Transcribe exactly the lines from the one containing "s konkrétní hodnotou" through the end of the entries, including both the first and the last, and nothing else.

** Opening EXTRACTED DATA block **

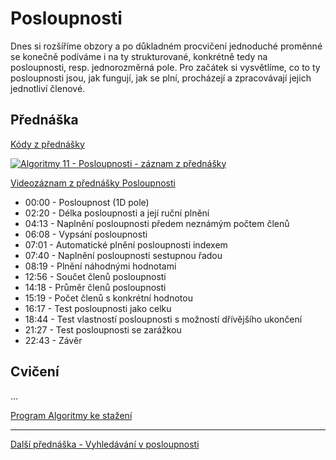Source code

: #  Posloupnosti

Dnes si rozšíříme obzory a po důkladném procvičení jednoduché proměnné se konečně podíváme i na ty strukturované, konkrétně tedy na posloupnosti, resp. jednorozměrná pole. Pro začátek si vysvětlíme, co to ty posloupnosti jsou, jak fungují, jak se plní, procházejí a zpracovávají jejich jednotliví členové.

## Přednáška

[Kódy z přednášky](https://github.com/PetrVobornik/prednasky/tree/master/Algoritmy/06-Posloupnosti)

[![Algoritmy 11 - Posloupnosti - záznam z přednášky](https://img.youtube.com/vi/f9n46xy8jew/0.jpg)](https://www.youtube.com/watch?v=f9n46xy8jew&list=PLxTqV9i8bnb-BL7IhBCQ3qgXA0TRDg_JT)

[Videozáznam z přednášky Posloupnosti](https://www.youtube.com/watch?v=f9n46xy8jew&list=PLxTqV9i8bnb-BL7IhBCQ3qgXA0TRDg_JT)

* 00:00​ - Posloupnost (1D pole)
* 02:20​ - Délka posloupnosti a její ruční plnění
* 04:13​ - Naplnění posloupnosti předem neznámým počtem členů
* 06:08​ - Vypsání posloupnosti
* 07:01​ - Automatické plnění posloupnosti indexem
* 07:40​ - Naplnění posloupnosti sestupnou řadou
* 08:19​ - Plnění náhodnými hodnotami
* 12:56​ - Součet členů posloupnosti
* 14:18​ - Průměr členů posloupnosti
* 15:19​ - Počet členů s konkrétní hodnotou
* 16:17​ - Test posloupnosti jako celku
* 18:44​ - Test vlastností posloupnosti s možností dřívějšího ukončení
* 21:27​ - Test posloupnosti se zarážkou
* 22:43​ - Závěr

## Cvičení

...

[Program Algoritmy ke stažení](https://github.com/PetrVobornik/prednasky/tree/master/Algoritmy/Program/)

---

[Další přednáška - Vyhledávání v posloupnosti](https://github.com/PetrVobornik/prednasky/tree/master/Algoritmy/07-Vyhledavani)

** Closing EXTRACTED DATA block **

ANSWER BOX →
* 15:19​ - Počet členů s konkrétní hodnotou
* 16:17​ - Test posloupnosti jako celku
* 18:44​ - Test vlastností posloupnosti s možností dřívějšího ukončení
* 21:27​ - Test posloupnosti se zarážkou
* 22:43​ - Závěr

## Cvičení

...

[Program Algoritmy ke stažení](https://github.com/PetrVobornik/prednasky/tree/master/Algoritmy/Program/)

---

[Další přednáška - Vyhledávání v posloupnosti](https://github.com/PetrVobornik/prednasky/tree/master/Algoritmy/07-Vyhledavani)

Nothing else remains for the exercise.